L'Observatoire de la laïcité dévoile une étude sur l'expression religieuse dans l'espace public

L'Observatoire de la laïcité a publié, le 10 juillet, une étude sur la visibilité et l’expression religieuses dans l’espace public en France. Le même jour, son président Jean-Louis Bianco remettait à Édouard Philippe le 6e rapport annuel de l’Observatoire de la laïcité (572 pages) avec notamment au sommaire les conditions d'application du principe de neutralité religieuse pour les prestataires extérieurs aux administrations, ainsi que pour les appelés Service national universel (SNU).

Femmes voilées, hommes chapeautés, évangélistes de rue, revival des pèlerinages…  la visibilité et l’expression religieuses dans l’espace public augmenteraient depuis trente ans en France. L'Observatoire de la laïcité s’est autosaisi de ce phénomène qui, même s'il "ne concerne en réalité que certains croyants de toutes les religions suscite des "crispations", souligne-t-il. Son étude compile des réflexions d'universitaires sur les causes de cette augmentation. Morceaux choisis.

Selon le politologue Yann Raison du Cleuziou,"la liberté d’expression d’autrui (qu’elle soit religieuse ou qu’elle critique une croyance ou pratique religieuse) ne serait plus accueillie comme l’exercice de sa liberté, mais comme une menace sur sa propre liberté". Dès lors, "quand l’autre donne son opinion, c’est une forme de prosélytisme dont ils seraient victimes". Cela aboutirait à "une déformation du rapport à la laïcité, que certains surinvestissent comme un mode de censure, et non plus comme une protection des libertés et un outil permettant de trouver un équilibre entre libertés individuelles et cadre collectif".

Pour la sociologue Fatiha Ajbli, qui s'est particulièrement intéressée à la visibilité de l'islam dans l'espace public, les tensions générées par cette visibilité grandissante ne seraient pas forcément motivées par la volonté d’empêcher les croyants de pratiquer leur culte "mais traduisent plutôt une situation de malaise à l’égard d’une présence encombrante, dont la légitimité à occuper l’espace public n’est pas évidente", d’autant plus "dans le contexte de lutte contre le terrorisme qui introduit une grande confusion".

• _Consigne_:
Recopiez le texte sur l'expression religieuse depuis « L'Observatoire de la laïcité dévoile » jusqu'à « national universel (SNU). » inclus, en rebaptisant « étude » en « enquête ». Les items proviennent d'une autre source que ce texte.

• _Données fournies_:
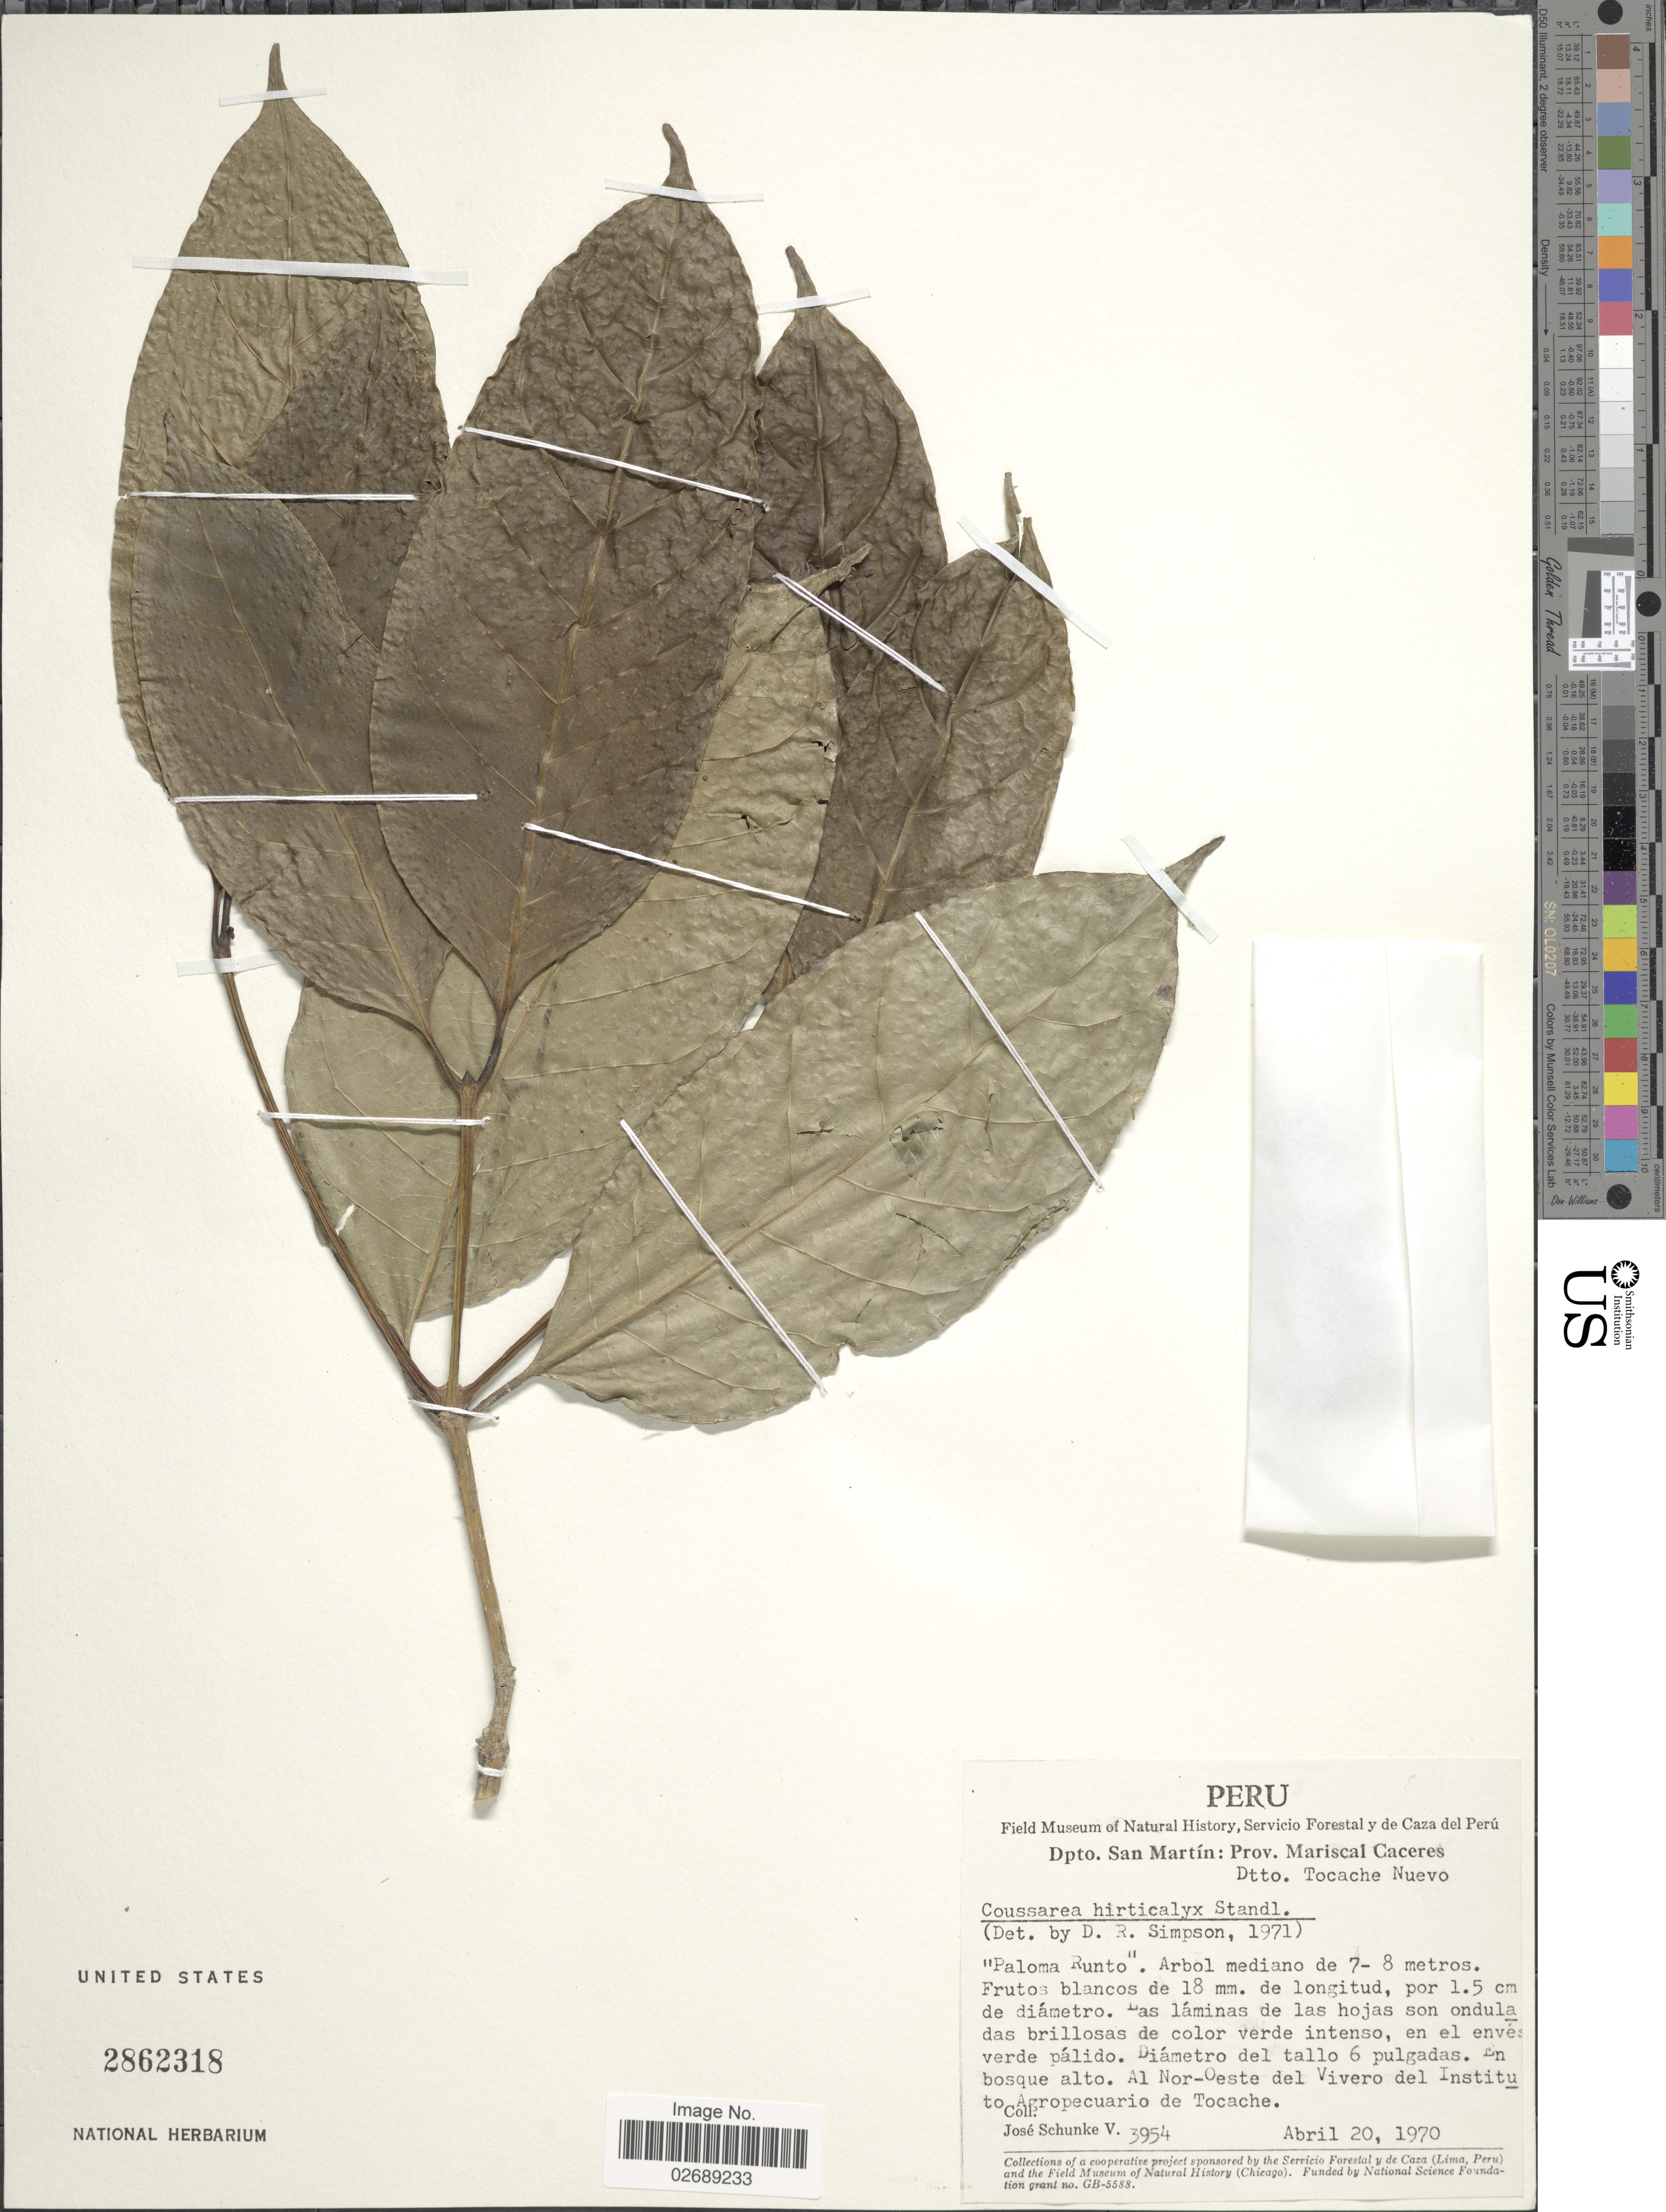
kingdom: Plantae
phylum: Tracheophyta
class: Magnoliopsida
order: Gentianales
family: Rubiaceae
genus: Coussarea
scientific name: Coussarea hirticalyx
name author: Standl.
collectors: J. Schunke Vigo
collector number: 3954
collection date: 1970-04-20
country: Peru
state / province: San Martín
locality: Prov. Mariscal Cacaeres, Dtto. Tocache Nuevo. Al Nor-Oeste del Vivero del Instituto Agropecuario de Tocache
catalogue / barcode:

• _Travail réalisé_:
L'Observatoire de la laïcité dévoile une enquête sur l'expression religieuse dans l'espace public

L'Observatoire de la laïcité a publié, le 10 juillet, une enquête sur la visibilité et l’expression religieuses dans l’espace public en France. Le même jour, son président Jean-Louis Bianco remettait à Édouard Philippe le 6e rapport annuel de l’Observatoire de la laïcité (572 pages) avec notamment au sommaire les conditions d'application du principe de neutralité religieuse pour les prestataires extérieurs aux administrations, ainsi que pour les appelés Service national universel (SNU).